Memory bandwidth in relation to TDP is also an important topic. There were many cards which offered low memory bandwidth, while having high TDP. This hints that optimizing them for efficiency was not the primary goal. This is a problematic thought line in a world that is resource-constrained in general. The memory on a card is one of its main resources and to achieve the high throughput we desire, the memory bandwidth must be correspondingly high. Having a wide memory bus is helpful, but not sufficient to achieve this goal. Sometimes a card can still achieve higher memory bandwidth on a narrow bus, compared to a card with a wider memory bus. The memory bandwidth matters then more than the memory bus width. It is then a disservice to everyone to build power-hungry graphic cards, which deplete laptop batteries very fast (some mobile GPUs had TDP of of ≈200W!). The focus must be on energy-efficient cards instead that allow people to enjoy full 3D capabilities for long hours. Currently some laptops have two graphic cards, which allows turning off some capabilities when they aren't needed, but this still requires wiring to be built for both cards and space in the case to be available as well. This is a form of redundancy, when two components have to deal with graphics.

- Material for this task

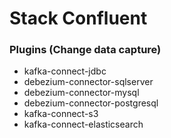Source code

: 
# Stack Confluent

### Plugins (Change data capture)

- kafka-connect-jdbc
- debezium-connector-sqlserver
- debezium-connector-mysql
- debezium-connector-postgresql
- kafka-connect-s3
- kafka-connect-elasticsearch

    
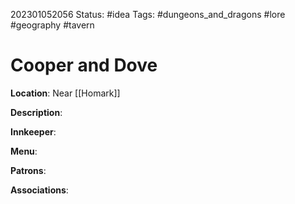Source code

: 202301052056
Status: #idea
Tags: #dungeons_and_dragons #lore #geography #tavern

# Cooper and Dove

**Location**: Near [[Homark]]

**Description**:

**Innkeeper**:

**Menu**:

**Patrons**:

**Associations**: 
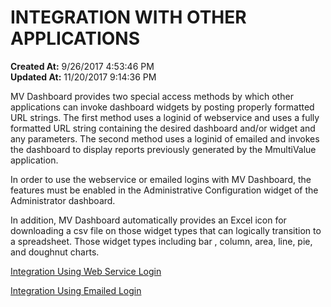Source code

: # INTEGRATION WITH OTHER APPLICATIONS

**Created At:** 9/26/2017 4:53:46 PM  
**Updated At:** 11/20/2017 9:14:36 PM  


MV Dashboard provides two special access methods by which other applications can invoke dashboard widgets by posting properly formatted URL strings. The first method uses a loginid of webservice and uses a fully formatted URL string containing the desired dashboard and/or widget and any parameters. The second method uses a loginid of emailed and invokes the dashboard to display reports previously generated by the MmultiValue application.

In order to use the webservice or emailed logins with MV Dashboard, the features must be enabled in the Administrative Configuration widget of the Administrator dashboard.

In addition, MV Dashboard automatically provides an Excel icon for downloading a csv file on those widget types that can logically transition to a spreadsheet. Those widget types including bar , column, area, line, pie, and doughnut charts.

[Integration Using Web Service Login](integrating-with-web-service-login)

[Integration Using Emailed Login](integration-using-emailed-login)
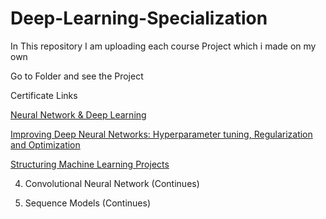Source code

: # Deep-Learning-Specialization
In This repository I am uploading each course Project which i made on my own


  
  Go to Folder and see the Project

  
  Certificate Links
  
   [Neural Network & Deep Learning](https://coursera.org/share/9e2ad1dbde33dd8fa33e5348f39f842e)
  
  [Improving Deep Neural Networks: Hyperparameter tuning, Regularization and Optimization
  ](https://www.coursera.org/account/accomplishments/verify/V9GZH26M63HJ)
  
  [Structuring Machine Learning Projects](https://www.coursera.org/account/accomplishments/verify/TXZHXKAE6GPQ)
  
  4. Convolutional Neural Network (Continues)
  
  5. Sequence Models (Continues)
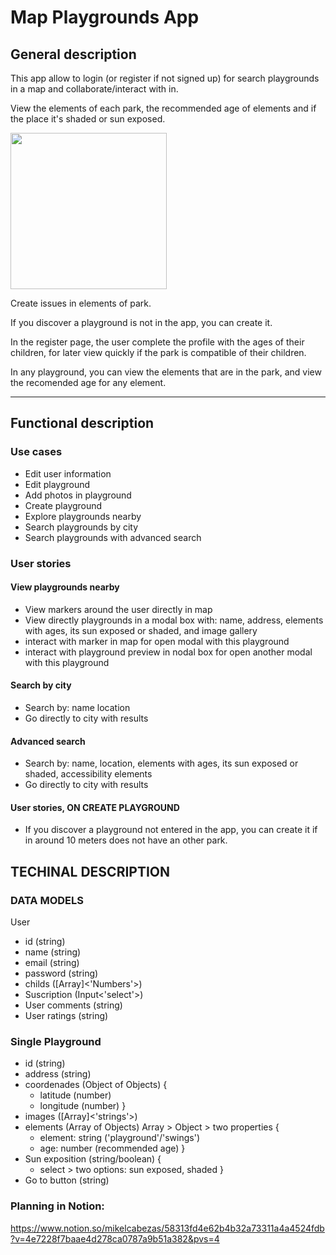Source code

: # Map Playgrounds App


## General description 
This app allow to login (or register if not signed up) for search playgrounds in a map and collaborate/interact with in.

View the elements of each park, the recommended age of elements and if the place it's shaded or sun exposed.

<img src="https://media.giphy.com/media/ildLrpK7sOV9ky6NOf/giphy.gif" width="250"/>

Create issues in elements of park.

If you discover a playground is not in the app, you can create it.


In the register page, the user complete the profile with the ages of their children, for later view quickly if the park is compatible of their children.


In any playground, you can view the elements that are in the park, and view the recomended age for any element. 

---


## Functional description

### Use cases 
- Edit user information
- Edit playground 
- Add photos in playground 
- Create playground
- Explore playgrounds nearby
- Search playgrounds by city
- Search playgrounds with advanced search


### User stories
#### View playgrounds nearby
- View markers around the user directly in map
- View directly playgrounds in a modal box with: name, address, elements with ages, its sun exposed or shaded, and image gallery 
- interact with marker in map for open modal with this playground 
- interact with playground preview in nodal box for open another modal with this playground 

#### Search by city
- Search by: name location
- Go directly to city with results

#### Advanced search
- Search by: name, location, elements with ages, its sun exposed or shaded, accessibility elements 
- Go directly to city with results

#### User stories, ON CREATE PLAYGROUND
- If you discover a playground not entered in the app, you can create it if in around 10 meters does not have an other park. 


## TECHINAL DESCRIPTION 

### DATA MODELS 

User 
- id (string)
- name (string)
- email (string)
- password (string)
- childs ([Array]<'Numbers'>)
- Suscription (Input<'select'>)
- User comments (string)
- User ratings (string)


### Single Playground 
- id (string)
- address (string)
- coordenades (Object of Objects) {
    - latitude (number)
    - longitude (number)
}
- images ([Array]<'strings'>)
- elements (Array of Objects) Array > Object > two properties {
    - element: string ('playground'/'swings')
    - age: number (recommended age)
}
- Sun exposition (string/boolean) {
    - select > two options: sun exposed, shaded
}
- Go to button (string)

### Planning in Notion:
https://www.notion.so/mikelcabezas/58313fd4e62b4b32a73311a4a4524fdb?v=4e7228f7baae4d278ca0787a9b51a382&pvs=4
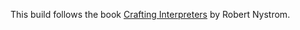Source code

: This build follows the book [Crafting Interpreters](https://craftinginterpreters.com/) by Robert Nystrom.
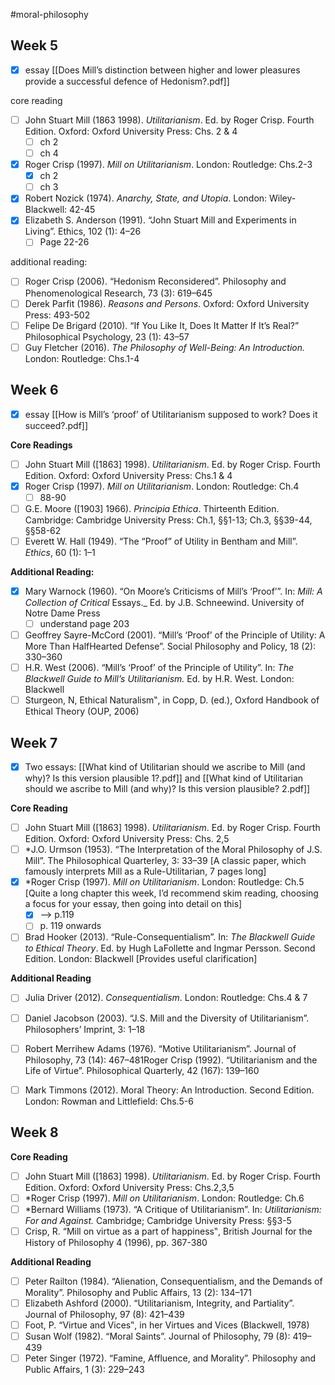 #moral-philosophy 
## Week 5
- [x] essay [[Does Mill’s distinction between higher and lower pleasures provide a successful defence of Hedonism?.pdf]]

core reading
- [ ] John Stuart Mill (1863 1998). _Utilitarianism_. Ed. by Roger Crisp. Fourth Edition. Oxford: Oxford University Press: Chs. 2 & 4
	- [ ] ch 2
	- [ ] ch 4
- [x] Roger Crisp (1997). _Mill on Utilitarianism_. London: Routledge: Chs.2-3
	- [x] ch 2
	- [ ] ch 3
- [x] Robert Nozick (1974). _Anarchy, State, and Utopia_. London: Wiley-Blackwell: 42-45
- [x] Elizabeth S. Anderson (1991). “John Stuart Mill and Experiments in Living”. Ethics, 102 (1): 4–26
	- [ ] Page 22-26

additional reading:
- [ ] Roger Crisp (2006). “Hedonism Reconsidered”. Philosophy and Phenomenological Research, 73 (3): 619–645
- [ ] Derek Parfit (1986). _Reasons and Persons_. Oxford: Oxford University Press: 493-502
- [ ] Felipe De Brigard (2010). “If You Like It, Does It Matter If It’s Real?” Philosophical Psychology, 23 (1): 43–57
- [ ] Guy Fletcher (2016). _The Philosophy of Well-Being: An Introduction._ London: Routledge: Chs.1-4

## Week 6
- [x] essay [[How is Mill’s ‘proof’ of Utilitarianism supposed to work? Does it succeed?.pdf]]

**Core Readings**
- [ ] John Stuart Mill ([1863] 1998). _Utilitarianism_. Ed. by Roger Crisp. Fourth Edition. Oxford: Oxford University Press: Chs.1 & 4
- [x] Roger Crisp (1997). _Mill on Utilitarianism_. London: Routledge: Ch.4
	- [ ] 88-90
- [ ] G.E. Moore ([1903] 1966). _Principia Ethica_. Thirteenth Edition. Cambridge: Cambridge University Press: Ch.1, §§1-13; Ch.3, §§39-44, §§58-62
- [ ] Everett W. Hall (1949). “The “Proof” of Utility in Bentham and Mill”. _Ethics_, 60 (1): 1–1

**Additional Reading:**
- [x] Mary Warnock (1960). “On Moore’s Criticisms of Mill’s ‘Proof’”. In: _Mill: A Collection of Critical_ Essays._ Ed. by J.B. Schneewind. University of Notre Dame Press
	- [ ] understand page 203
- [ ] Geoffrey Sayre-McCord (2001). “Mill’s ‘Proof’ of the Principle of Utility: A More Than HalfHearted Defense”. Social Philosophy and Policy, 18 (2): 330–360
- [ ] H.R. West (2006). “Mill’s ‘Proof’ of the Principle of Utility”. In: _The Blackwell Guide to Mill’s_ _Utilitarianism._ Ed. by H.R. West. London: Blackwell
- [ ] Sturgeon, N, Ethical Naturalism‟, in Copp, D. (ed.), Oxford Handbook of Ethical Theory (OUP, 2006)

## Week 7
- [x] Two essays: [[What kind of Utilitarian should we ascribe to Mill (and why)? Is this version plausible 1?.pdf]] and [[What kind of Utilitarian should we ascribe to Mill (and why)? Is this version plausible? 2.pdf]]

**Core Reading**
- [ ] John Stuart Mill ([1863] 1998). _Utilitarianism_. Ed. by Roger Crisp. Fourth Edition. Oxford: Oxford University Press: Chs. 2,5
- [ ] *J.O. Urmson (1953). “The Interpretation of the Moral Philosophy of J.S. Mill”. The Philosophical Quarterley, 3: 33–39 [A classic paper, which famously interprets Mill as a Rule-Utilitarian, 7 pages long]
- [x] *Roger Crisp (1997). _Mill on Utilitarianism_. London: Routledge: Ch.5 [Quite a long chapter this week, I’d recommend skim reading, choosing a focus for your essay, then going into detail on this]
	- [x] --> p.119
	- [ ] p. 119 onwards
- [ ] Brad Hooker (2013). “Rule-Consequentialism”. In: _The Blackwell Guide to Ethical Theory_. Ed. by Hugh LaFollette and Ingmar Persson. Second Edition. London: Blackwell [Provides useful clarification]

**Additional Reading**
- [ ] Julia Driver (2012). _Consequentialism_. London: Routledge: Chs.4 & 7
- [ ] Daniel Jacobson (2003). “J.S. Mill and the Diversity of Utilitarianism”. Philosophers’ Imprint, 3: 1–18
- [ ] Robert Merrihew Adams (1976). “Motive Utilitarianism”. Journal of Philosophy, 73 (14): 467–481Roger Crisp (1992). “Utilitarianism and the Life of Virtue”. Philosophical Quarterly, 42 (167): 139–160
- [ ] Mark Timmons (2012). Moral Theory: An Introduction. Second Edition. London: Rowman and Littlefield: Chs.5-6


## Week 8
**Core Reading**
- [ ] John Stuart Mill ([1863] 1998). _Utilitarianism_. Ed. by Roger Crisp. Fourth Edition. Oxford: Oxford University Press: Chs.2,3,5
- [ ] *Roger Crisp (1997). _Mill on Utilitarianism_. London: Routledge: Ch.6
- [ ] *Bernard Williams (1973). “A Critique of Utilitarianism”. In: _Utilitarianism: For and Against._ Cambridge; Cambridge University Press: §§3-5
- [ ] Crisp, R. “Mill on virtue as a part of happiness‟, British Journal for the History of Philosophy 4 (1996), pp. 367-380

**Additional Reading**
- [ ] Peter Railton (1984). “Alienation, Consequentialism, and the Demands of Morality”. Philosophy and Public Affairs, 13 (2): 134–171
- [ ] Elizabeth Ashford (2000). “Utilitarianism, Integrity, and Partiality”. Journal of Philosophy, 97 (8): 421–439 
- [ ] Foot, P. “Virtue and Vices‟, in her Virtues and Vices (Blackwell, 1978)
- [ ] Susan Wolf (1982). “Moral Saints”. Journal of Philosophy, 79 (8): 419–439
- [ ] Peter Singer (1972). “Famine, Affluence, and Morality”. Philosophy and Public Affairs, 1 (3): 229–243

- Assignment 1
Pick out every line of the records that contains the string "Deep", treating uppercase and lowercase letters as different.
- Assignment 2
Carry on the text on graphics card efficiency from its final sentence.
The text on graphics card efficiency and the records are unrelated to each other.

- Written response 1
: # Deep-Learning-Specialization
   [Neural Network & Deep Learning](https://coursera.org/share/9e2ad1dbde33dd8fa33e5348f39f842e)
  [Improving Deep Neural Networks: Hyperparameter tuning, Regularization and Optimization

- Written response 2
It is true that some cards labeled x2 and x4 reach higher memory bandwidths, but this doesn't make them more efficient since they also very often have much higher TDP. This deserves to be mentioned, especially when we know that higher efficiency in some big data centers has been achieved by using less components, not more. It is also reasonable to expect that whatever we can't optimize at the lowest possible granularity, we won't have optimal at the highest as well. This explains why something as powerful as NVIDIA Tesla S2050 can still demand 900W and a dedicated power supply.

Below you can see the code used to look at various different types of graphic cards. The goal was to have a working code quickly, not to make it beautiful.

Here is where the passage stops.